Understanding the Basics of Low Light Photography


There are times when you have to use a flash when shooting a wedding or portrait session. For example, if you are shooting outside and the sun has gone down completely, or if you are shooting inside with dim overhead lighting, a flash is a necessity. But whenever I can avoid it, I prefer taking advantage of natural light, even if it is waning in the half hour after sunset.

To get the most out of your camera, follow these guidelines:

Gear Does Matter

You simply can’t get a perfect shot in near-dark settings with a kit lens and cheap body. High quality gear is a must-have. You’ll need a camera body that will allow you to use a high ISO setting without significantly damaging the quality of the image, and you’re going to need a lens with a wide aperture to let in as much light as possible. I combine the Canon 5D MK III camera body with either the Canon 50 mm f/1.2 lens or the Canon 35 mm f/1.4 lens.


Keep Still

The tripod is a very helpful tool that helps you stay steady and shake free. The beauty of the tripod is that you can set your ISO and aperture wherever you want them to give you the highest image quality possible and a longer depth of field. You’ll be able to set your shutter speed as slow as you wish, allowing light in without camera shake. Be conscious, however, that any moving subject in your frame will be blurred.

If you don’t have a tripod, or if you are rushed and don’t have enough time to set one up, you can stand with both feet firmly planted on the ground with elbows tucked into your sides (or better yet, crouch into a tight ball) and hold your breath while shooting. Set your ISO high and take several shots in a row on continuous mode to catch one that will be sharp. I usually only use this technique at dawn or dusk and with a shutter speed no slower than 1/15 of a second.


Mind Your ISO

A higher ISO means your camera is able to capture more light. Go ahead and crank it up, but not so much that the image will be pixilated and noisy. However, you don’t want to go too high if you are concerned about quality. I generally try not to shoot beyond ISO 2000, and only do so when absolutely necessary, but cameras are advancing each year to allow better quality images at higher ISO settings.

Shutter Speed is Everything

Shutter speed stops motion. It also determines the amount of light you can capture in your frame. Doing both is not always possible without a flash. But when you’re working with enough natural light and don’t need a flash, you generally don’t want to use a slower shutter speed than the millimeter of your lens. For example, if you are using a 100 mm lens, you need to use a minimal shutter speed of 100. If you want to stop motion with any lens, you need your shutter speed to be at least 250. When using a shutter speed slower than the mm of my lens, I resort to the tripod or “holding my breath” technique mentioned earlier.


Use Remote Flashes and/or Reflectors to Create Fill Light from an Angle

You will not always achieve the look you’re going for without a flash. Working with off-camera lights takes practice, but once you get the hang of it, you’ll love knowing how to handle any lighting situation. The simplest solution is to put your external flash on the shoe mount on top of your camera.

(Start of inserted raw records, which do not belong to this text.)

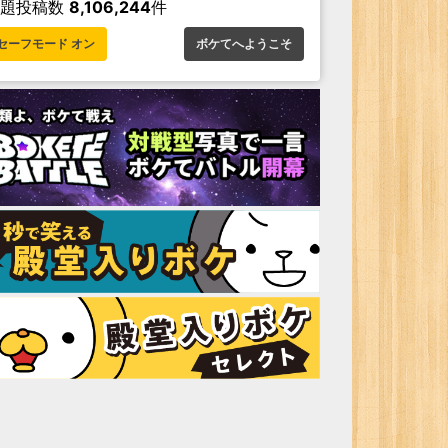
お題投稿数
8,106,244
件
セーフモード オン
ボケてへようこそ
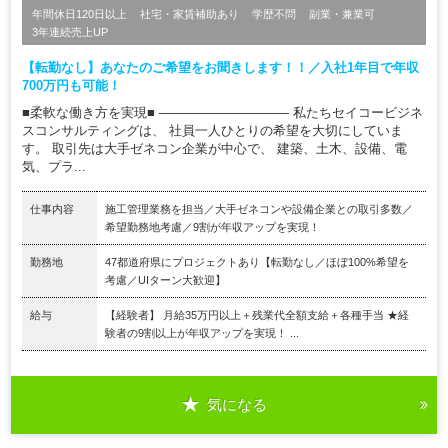
年間休日120日以上
社宅・家賃補助あり
学歴不問
副業・兼業可
3年連続売上UP
【転勤なし】あなたのご希望をお聞きします！！／入社1年目で年収
700万円も可能！
■柔軟な働き方を実現■ ―――――――――― 私たちセイコービジネ
スコンサルティングは、 社員一人ひとりの希望を大切にしていま
す。 取引先は大手ゼネコン企業が中心で、 建築、土木、設備、電
気、プラ...
仕事内容
施工管理業務を担当／大手ゼネコンや設備企業との取引多数／
希望勤務地考慮／9割が年収アップを実現！
勤務地
47都道府県にプロジェクトあり【転勤なし／ほぼ100%希望を
考慮／UIターン大歓迎】
給与
【経験者】 月給35万円以上＋残業代全額支給＋各種手当 ★経
験者の9割以上が年収アップを実現！ ...
気になる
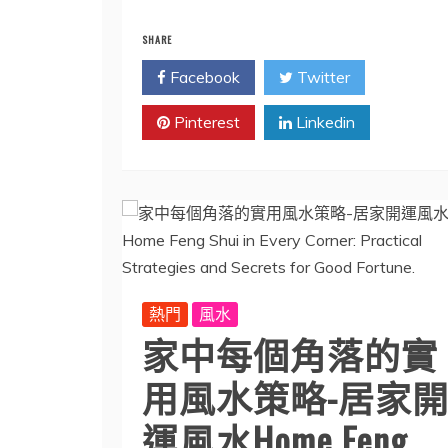
SHARE
Facebook
Twitter
Pinterest
Linkedin
熱門
風水
家中每個角落的實
用風水策略-居家
運風水Home Feng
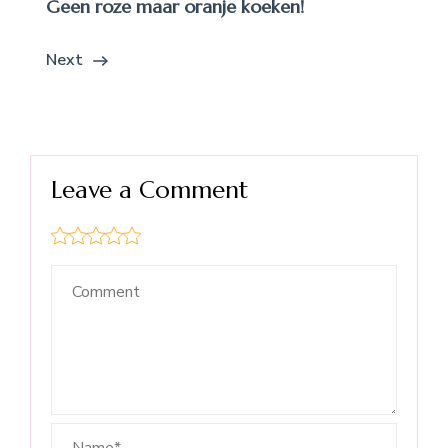
Geen roze maar oranje koeken!
Next
Leave a Comment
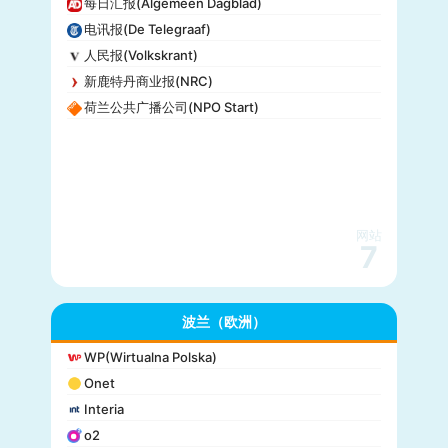
每日汇报(Algemeen Dagblad)
电讯报(De Telegraaf)
人民报(Volkskrant)
新鹿特丹商业报(NRC)
荷兰公共广播公司(NPO Start)
网站
7
波兰（欧洲）
WP(Wirtualna Polska)
Onet
Interia
o2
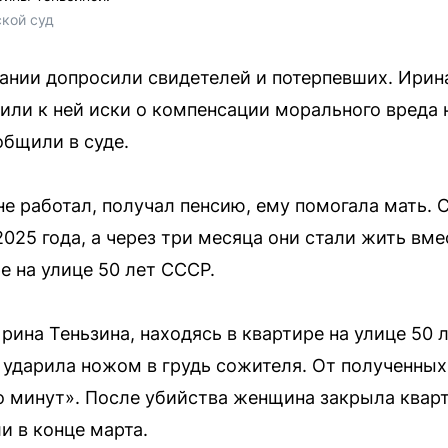
кой суд
ании допросили свидетелей и потерпевших. Ирина
явили к ней иски о компенсации морального вреда
бщили в суде.
е работал, получал пенсию, ему помогала мать. 
025 года, а через три месяца они стали жить вме
е на улице 50 лет СССР.
ина Теньзина, находясь в квартире на улице 50 
 ударила ножом в грудь сожителя. От полученны
о минут». После убийства женщина закрыла кварт
и в конце марта.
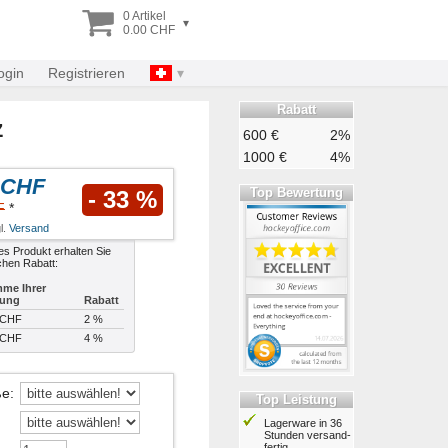
0 Artikel
▾
0.00 CHF
ogin
Registrieren
Rabatt
z
600 €
2%
1000 €
4%
 CHF
Top Bewertung
- 33 %
F
*
l.
Versand
es Produkt erhalten Sie
chen Rabatt:
me Ihrer
lung
Rabatt
 CHF
2 %
 CHF
4 %
ße
:
Top Leistung
Lagerware in 36
Stunden ver­sand­
fertig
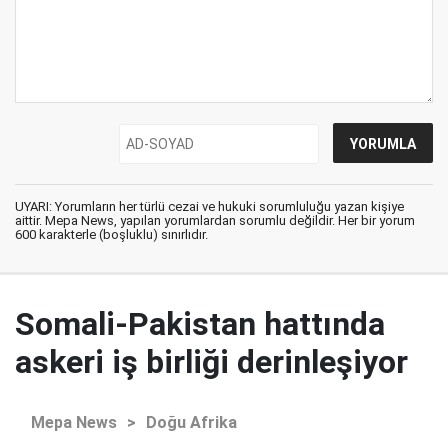
UYARI: Yorumların her türlü cezai ve hukuki sorumluluğu yazan kişiye
aittir. Mepa News, yapılan yorumlardan sorumlu değildir. Her bir yorum
600 karakterle (boşluklu) sınırlıdır.
Somali-Pakistan hattında
askeri iş birliği derinleşiyor
Mepa News
>
Doğu Afrika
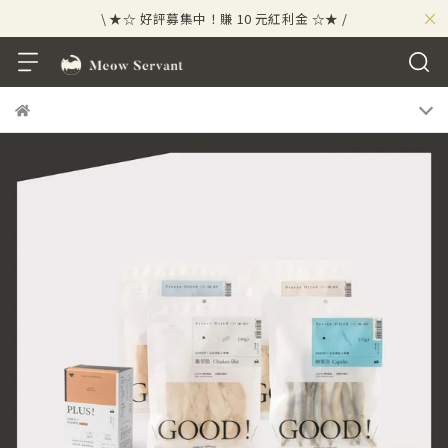
×
\ ★☆ 好評募集中！賺 10 元紅利金 ☆★ /
⟡⣠𝘄𝗲𝗹𝗰𝗼𝗺𝗲 ⁘ 新會員贈 50 元紅利金
⟡ 🪙
\ ★☆ 好評募集中！賺 10 元紅利金 ☆★ /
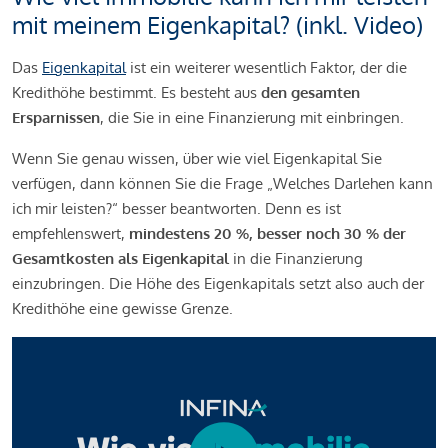
mit meinem Eigenkapital? (inkl. Video)
Das
Eigenkapital
ist ein weiterer wesentlich Faktor, der die
Kredithöhe bestimmt. Es besteht aus
den gesamten
Ersparnissen
, die Sie in eine Finanzierung mit einbringen.
Wenn Sie genau wissen, über wie viel Eigenkapital Sie
verfügen, dann können Sie die Frage „Welches Darlehen kann
ich mir leisten?“ besser beantworten. Denn es ist
empfehlenswert,
mindestens 20 %, besser noch 30 % der
Gesamtkosten als Eigenkapital
in die Finanzierung
einzubringen. Die Höhe des Eigenkapitals setzt also auch der
Kredithöhe eine gewisse Grenze.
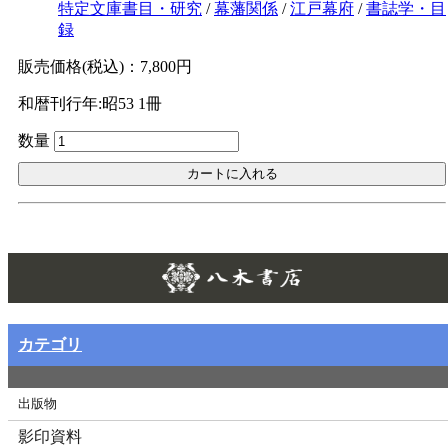
特定文庫書目・研究
/
幕藩関係
/
江戸幕府
/
書誌学・目
録
Ｗｅｂ版
美本なし
販売価格(税込)：7,800円
和暦刊行年:昭53
1冊
数量
Twitt
カテゴリ
出版物
影印資料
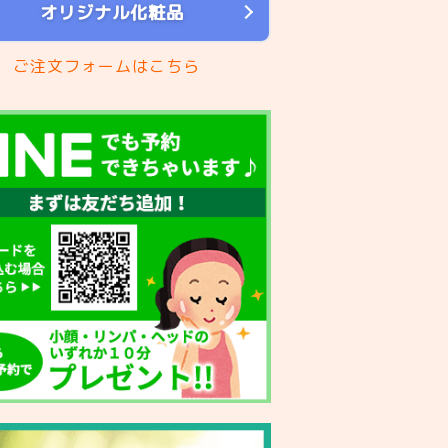
オリジナル化粧品
ご注文フォームはこちら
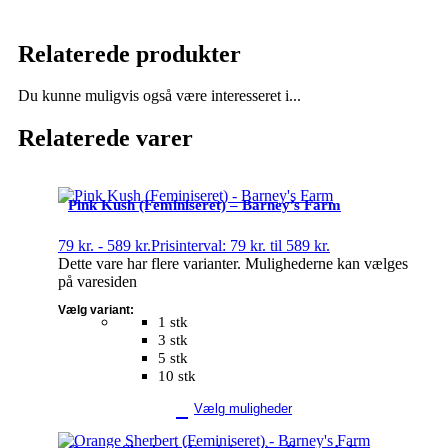
Relaterede produkter
Du kunne muligvis også være interesseret i...
Relaterede varer
Pink Kush (Feminiseret) – Barney’s Farm
79
kr.
-
589
kr.
Prisinterval: 79 kr. til 589 kr.
Dette vare har flere varianter. Mulighederne kan vælges
på varesiden
Vælg variant:
1 stk
3 stk
5 stk
10 stk
Vælg muligheder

I rarely point the flash directly on my subject. Instead, I bounce the light off a ceiling or wall for a softer, less harsh look. You may choose to place a diffuser on your flash for a softer look, or bounce the light off a white card that you strap to the flash. Some flashes come with a white card built in.

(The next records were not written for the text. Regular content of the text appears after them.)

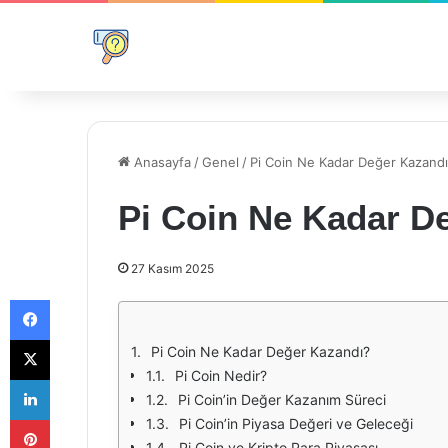
Anasayfa
/
Genel
/
Pi Coin Ne Kadar Değer Kazand
Pi Coin Ne Kadar D
27 Kasım 2025
Facebook
X
Pi Coin Ne Kadar Değer Kazandı?
Pi Coin Nedir?
LinkedIn
Pi Coin’in Değer Kazanım Süreci
Pinterest
Pi Coin’in Piyasa Değeri ve Geleceği
Pi Coin ve Kripto Para Piyasası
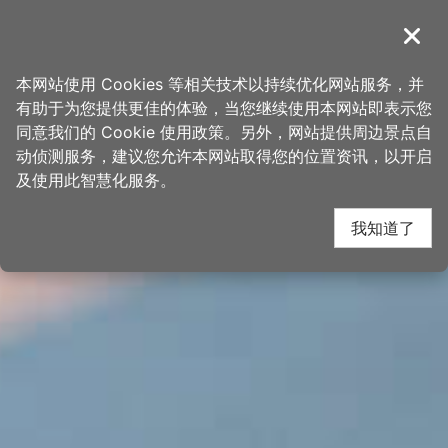
跳
桃园观光导览网
到
導覽
关闭
主
首页
>
想去的地方
>
景点
>
景点搜寻
要
本网站使用 Cookies 等相关技术以持续优化网站服务，并
内
有助于为您提供更佳的体验，当您继续使用本网站即表示您
容
同意我们的 Cookie 使用政策。另外，网站提供周边景点自
区
动侦测服务，建议您允许本网站取得您的位置资讯，以开启
块
及使用此智慧化服务。
我知道了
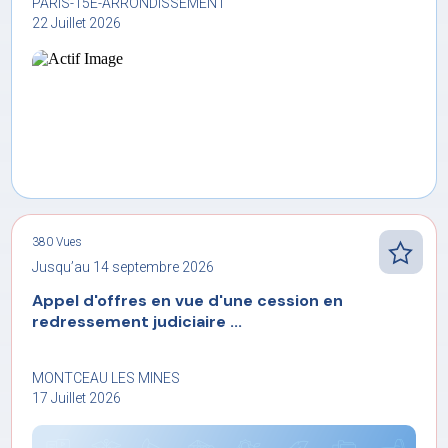
PARIS-15E-ARRONDISSEMENT
22 Juillet 2026
380 Vues
Jusqu’au 14 septembre 2026
Appel d'offres en vue d'une cession en
redressement judiciaire ...
MONTCEAU LES MINES
17 Juillet 2026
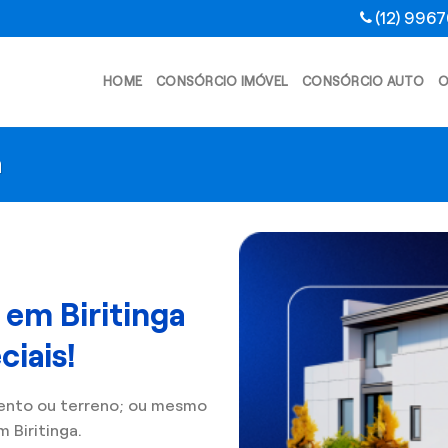
(12) 996
HOME
CONSÓRCIO IMÓVEL
CONSÓRCIO AUTO
O
a
 em Biritinga
iais!
ento ou terreno; ou mesmo
 Biritinga.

Once you’ve gotten the hang of using your camera’s external flash, you can purchase multiple flashes and experiment with an off-camera shoe cord or remote system like those offered by PocketWizard.

I hope this helps you feel more comfortable working in low light conditions. As with anything else, practice makes perfect!

Hunter McRae’s photography career has taken her around the world, with projects from China to South Africa. Now a full-time wedding photographer in Charleston, S.C., Hunter frequently shares tips and insight in articles and photo posts forĀ BorrowLenses.com.



  1. Jim says

    “I combine the Canon 5D MK III camera body with either the Canon 50 mm f/1.2 lens or the Canon 35 mm f/1.4 lens.”

    Really??? It only takes 4-5 thousand dollars worth of equipment to get a good low light shot? What a disappointing comment from someone writing to a wide audience. Any idiot can take a good low light shot with a camera body and lens combination that costs 4-5 thousand dollars. How about offering a reasonably lower priced option that can still obtain very good images? There are several out there.

    Thanks for an article full of nothing

  2. Tom says

    Jim: aka Mr Nasty
    Everything is relative. The principles are the same no matter what your equipment. For example, if your “thing” is sports/action then high iso won’t matter as much as the image per se. However if you are into more deliberate images, then a prime lens will offer a faster lens for less money than an equivalent zoom. JUDICIAL use of your resources in tool selection, paying attention to the objectives described in the article will move you forward. If, however, you already know everything, why bother reading the article, unless you simply need to rant.

    One aspect of my personal philosophy includes the idea that every situation I encounter offers me the opportunity to learn something. EVERY TIME! An open mind is a receptive mind.